- PROBLEM DETAILS: Send back the records exactly as written, with no images.

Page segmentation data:
-----

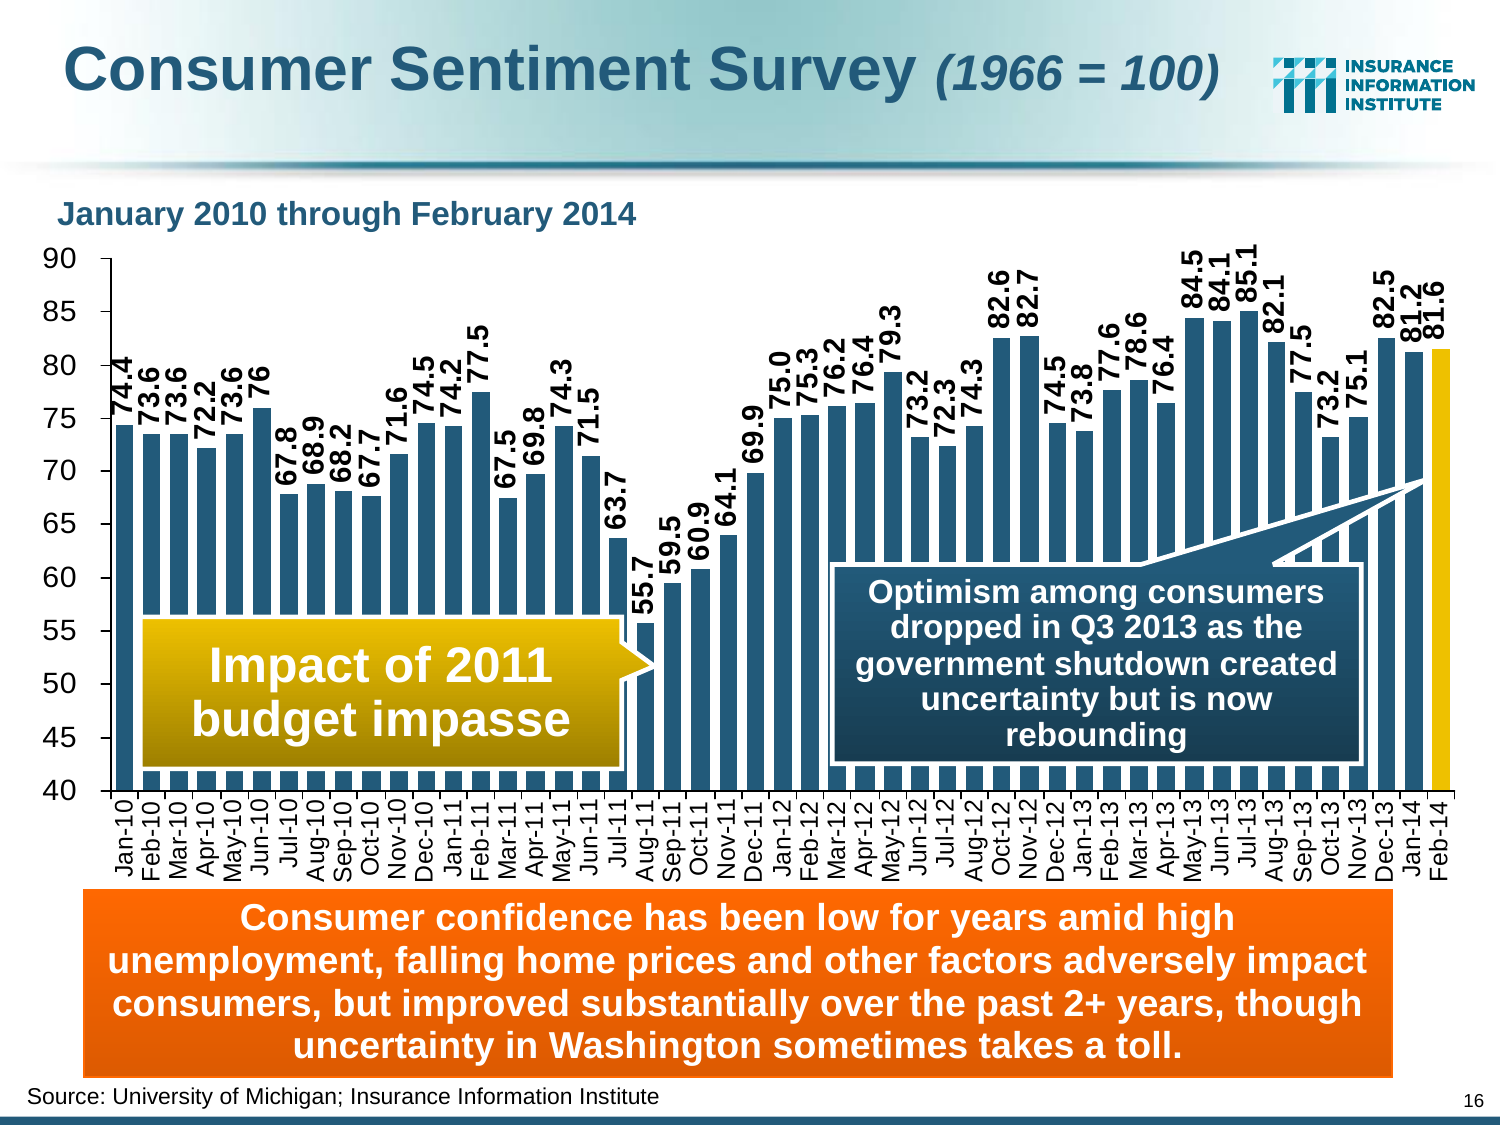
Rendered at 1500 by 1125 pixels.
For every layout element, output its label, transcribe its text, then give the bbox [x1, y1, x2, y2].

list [29, 225, 1469, 897]
text_box Consumer confidence has been low for years amid high unemployment, falling home prices and other factors adversely impact consumers, but improved substantially over the past 2+ years, though uncertainty in Washington sometimes takes a toll. [83, 905, 1393, 1077]
text_box January 2010 through February 2014 [56, 196, 1406, 224]
text_box Source: University of Michigan; Insurance Information Institute [0, 1085, 1209, 1125]
picture [0, 0, 1500, 189]
text_box Consumer Sentiment Survey (1966 = 100) [56, 0, 1271, 142]
slide_number 16 [1410, 1091, 1485, 1112]
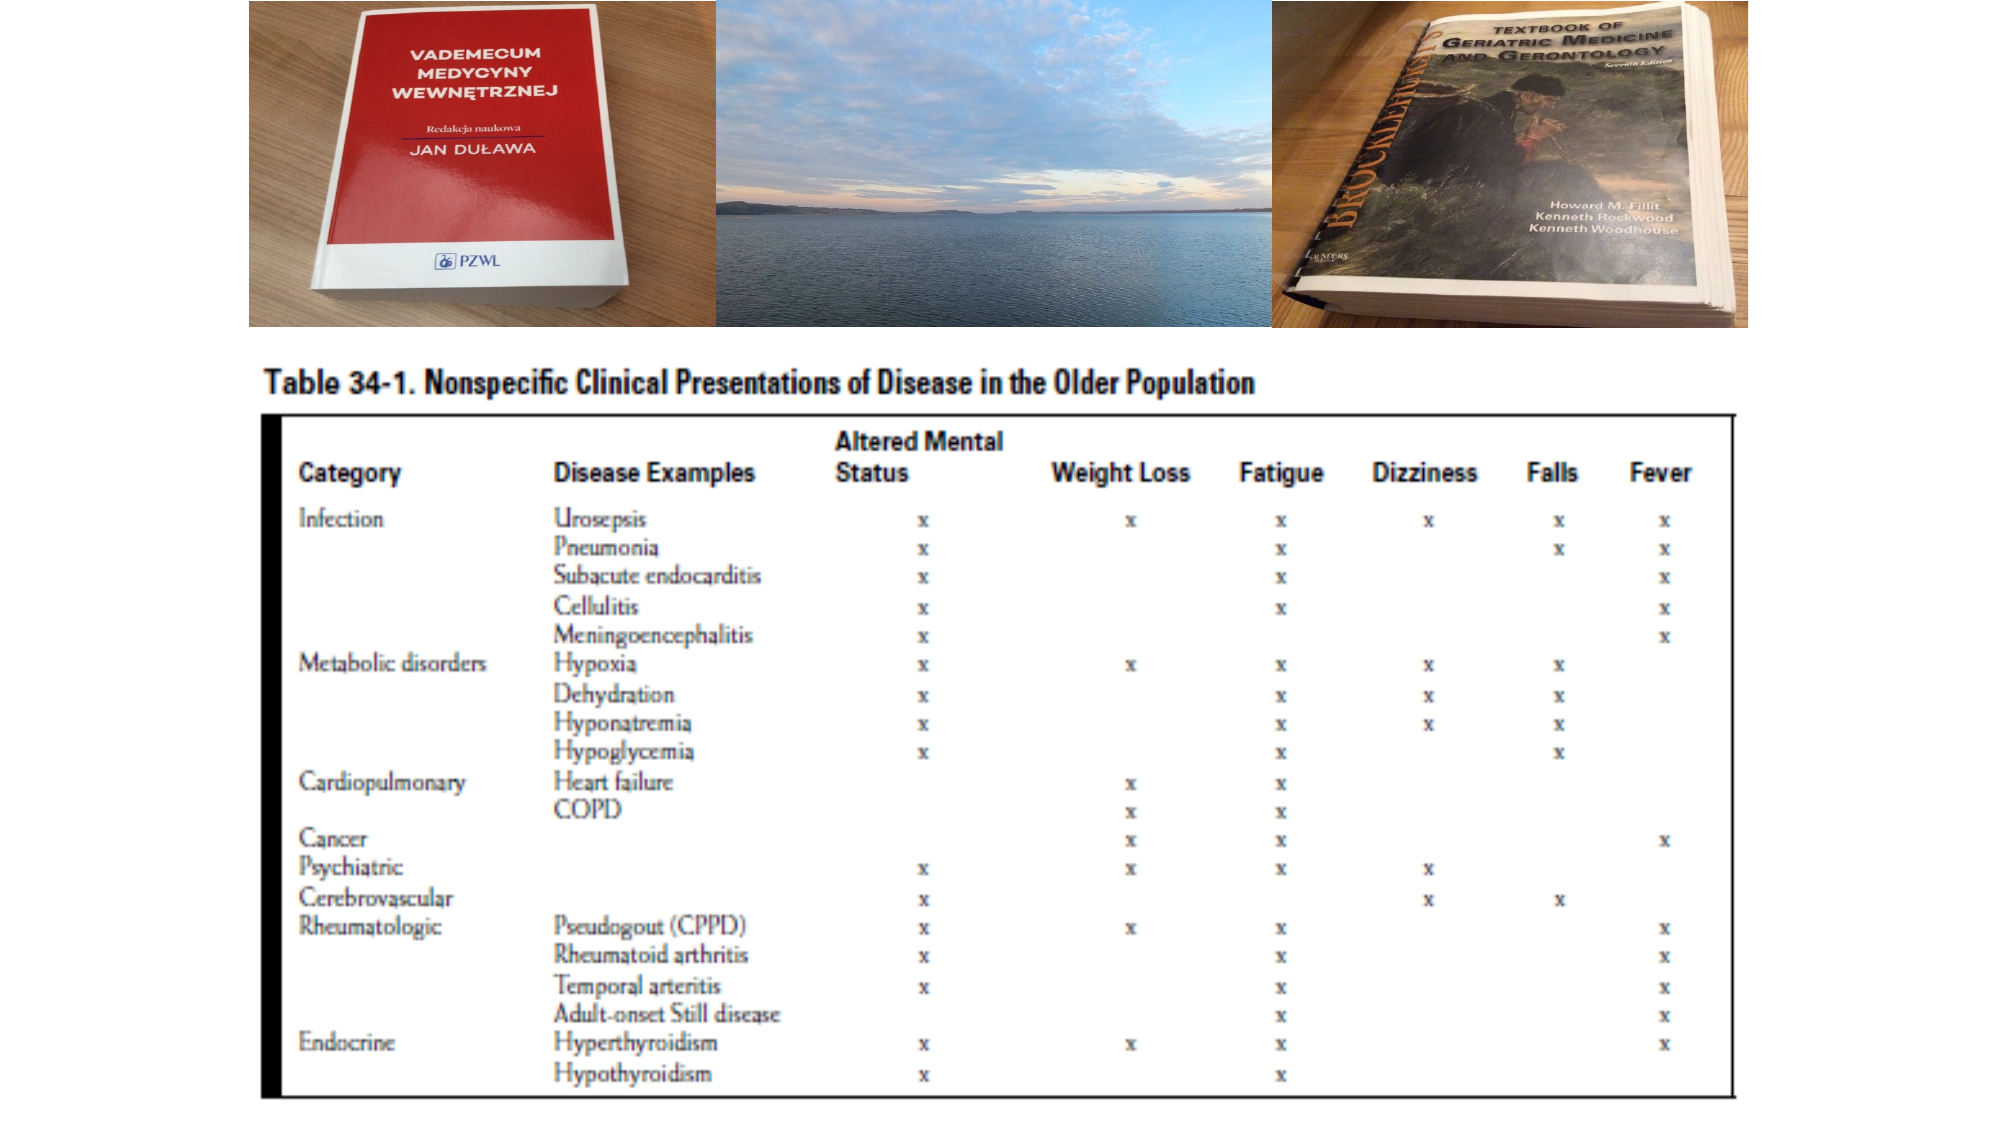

-----

- SOLUTION FOR THIS EXERCISE:
Rendered at 1500 by 1125 pixels.
For every layout element, output its label, transcribe its text, then give the bbox [x1, y1, x2, y2].

list [29, 225, 1469, 897]
text_box Consumer confidence has been low for years amid high unemployment, falling home prices and other factors adversely impact consumers, but improved substantially over the past 2+ years, though uncertainty in Washington sometimes takes a toll. [83, 905, 1393, 1077]
text_box January 2010 through February 2014 [56, 196, 1406, 224]
text_box Source: University of Michigan; Insurance Information Institute [0, 1085, 1209, 1125]
picture [0, 0, 1500, 189]
text_box Consumer Sentiment Survey (1966 = 100) [56, 0, 1271, 142]
slide_number 16 [1410, 1091, 1485, 1112]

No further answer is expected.